«Ты говоришь по-испански?» – спросил он.
«Нет, – прокричал кто-то. – Но он, наверное, говорит по-мексикански!»
«Ниггер, просто заткнись», – сказал Джей Ти. Потом кто-то сказал про мой соцопрос, который его, кажется, заинтересовал. Он меня попросил рассказать про него.
Я объяснил проект как мог. Моим руководителем был национальный эксперт по бедности, сказал я, и нашей целью было понять жизнь черных молодых людей, чтобы создать более рациональное национальное законодательство. Моя роль, сказал я, очень простая: проводить опросы, чтобы собрать данные для исследования. Когда я закончил, повисла зловещая тишина. Все стояли в ожидании и смотрели на Джей Ти.
Он взял анкету из моих рук, глянул на нее и отдал обратно. Все что он делал, каждое движение, было уверенным и решительным.
Я прочитал ему тот же вопрос, что и остальным. Он не засмеялся, но улыбнулся. Каково вам быть черным и бедным?
– Я не черный, – ответил он, оглядев остальных со знающим видом.

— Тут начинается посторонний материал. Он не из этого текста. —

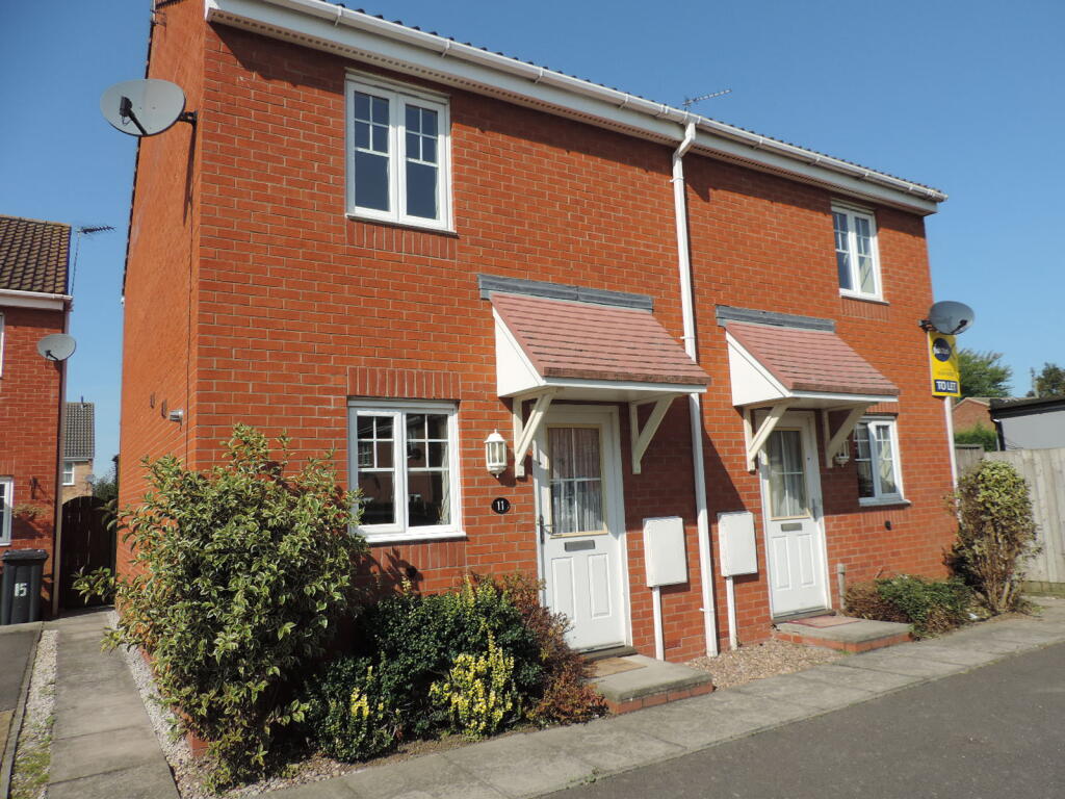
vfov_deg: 56.8
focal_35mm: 24
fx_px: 738
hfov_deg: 71.6
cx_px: 532
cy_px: 400
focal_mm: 4.3
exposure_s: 1/1250
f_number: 3
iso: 80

– Ну, тогда каково вам быть афроамериканцем и бедным? – я пытался придать голосу извиняющийся тон, испугавшись, что оскорбил его.
– А я и не афроамериканец. Я ниггер.
Теперь я не знал, что сказать. Мне точно было бы некомфортно спрашивать его, каково ему быть ниггером. Он снова взял мой соцопрос и более внимательно поглядел на него. Он пролистал страницы, читая вопросы про себя. Он выглядел разочарованным, хотя я и видел, что его разочарование не было направлено на меня.

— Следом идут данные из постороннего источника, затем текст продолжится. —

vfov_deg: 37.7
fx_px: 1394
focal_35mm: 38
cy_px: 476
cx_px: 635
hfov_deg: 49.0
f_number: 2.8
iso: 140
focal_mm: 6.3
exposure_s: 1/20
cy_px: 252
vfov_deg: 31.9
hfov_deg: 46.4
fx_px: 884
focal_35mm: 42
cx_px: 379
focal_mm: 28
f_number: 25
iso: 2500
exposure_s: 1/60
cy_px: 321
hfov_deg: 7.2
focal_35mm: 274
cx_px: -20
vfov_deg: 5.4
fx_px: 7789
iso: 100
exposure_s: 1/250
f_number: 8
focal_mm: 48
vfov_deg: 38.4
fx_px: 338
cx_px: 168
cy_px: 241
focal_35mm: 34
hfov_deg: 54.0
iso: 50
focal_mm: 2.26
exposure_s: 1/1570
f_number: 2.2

– Ниггеры – это те, кто живут в этом здании, – сказал он наконец. – Афроамериканцы живут в пригородах. Афроамериканцы надевают галстук на работу. Ниггеры не могут найти работы.
Он пролистал еще пару страниц в опроснике: «Ты нихрена так не выяснишь». Он покачал головой и потом оглянулся на одного из парней постарше, стоявших вокруг, чтобы проверить, разделяют ли они его недоумение. Потом он наклонился ко мне и тихо заговорил: «Как тебе дали этим заниматься, если ты даже не знаешь, кто мы, что мы делаем?» Его тон не был обвинительным, он скорее был разочарован и немного в замешательстве.

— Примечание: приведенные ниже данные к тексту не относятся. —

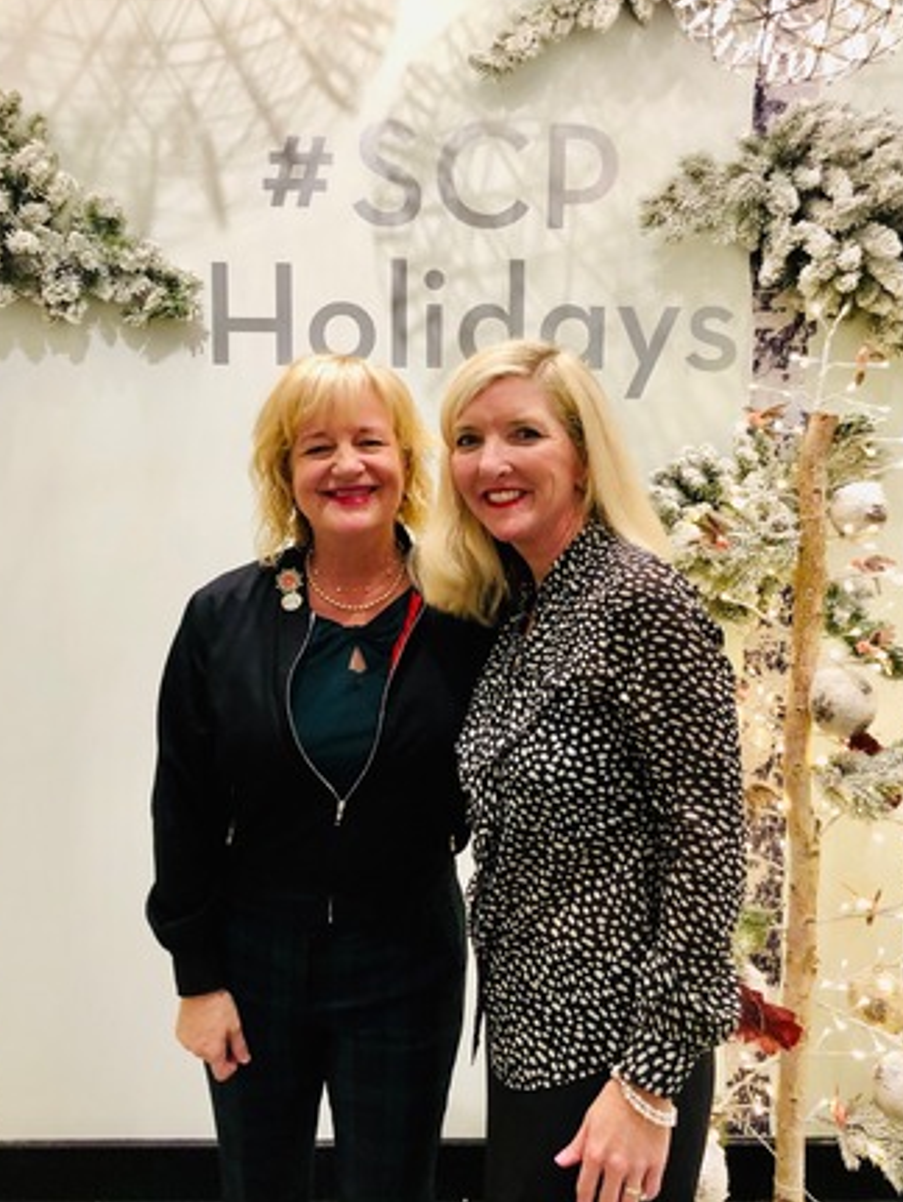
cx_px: 474
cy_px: 598
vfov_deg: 56.8
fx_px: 1111
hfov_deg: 44.2
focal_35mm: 32
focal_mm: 4
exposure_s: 1/15
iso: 40
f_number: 1.8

Я не знал, что делать. Может, встать и уйти? Но тогда он развернулся и быстро ушел, и сказал оставшимся парням: «Следите за ним». Имея в виду меня.
Они выглядели взволнованными тем, как все прошло. В основном они стояли не шевелясь, пока Джей Ти был рядом, но теперь они оживились.
«Бро, не шути с ним, – сказал мне один из них. – Ты ему должен был просто сказать, кто ты. Ты бы тогда уже ушел домой. Он бы мог тебя отпустить».
«Да, ниггер, ты облажался, – сказал другой. – Ты реально сейчас облажался».
Я прислонился к холодной ступеньке и задумался, что именно я сделал, чтобы «облажаться». Впервые за день у меня было время обдумать происходящее. Мне в голову лезли бессвязные мысли, но, как ни странно, ни одна из них не касалась моей личной безопасности.
Что сделает Билл Уилсон, если узнает про это? Откуда мне знать, обращаться к респондентам как к черным, афроамериканцам или неграм? Всем ли аспирантам приходилось заниматься этим? Могу ли я попроситься в туалет? Солнце зашло и становилось холоднее. Я закутался в куртку посильнее и согнулся, пытаясь укрыться от зимнего сквозняка.
«Йо! Стоять, хочешь одну?» – Ко мне подошел парень постарше с полным пакетом пива и протянул бутылку одному из охранявших меня пацанов. Он раздал пиво всем собравшимся. Через некоторое время у них всех улучшилось настроение. Они даже мне протянули бутылку.
К тому времени уже был поздний вечер. Никому, кажется, никуда было не надо. Парни просто сидели на лестнице и рассказывали друг другу всякие истории: о сексуальных похождениях; лучшем способе курить марихуану, учителях, с которыми бы хотели переспать, росте цен на одежду, копах, которых они бы хотели убить, и куда они пойдут, когда снесут многоэтажку. Последний факт удивил меня. Ничего из записей в нашем университете не указывало на то, что эти проджекты собирались закрыть.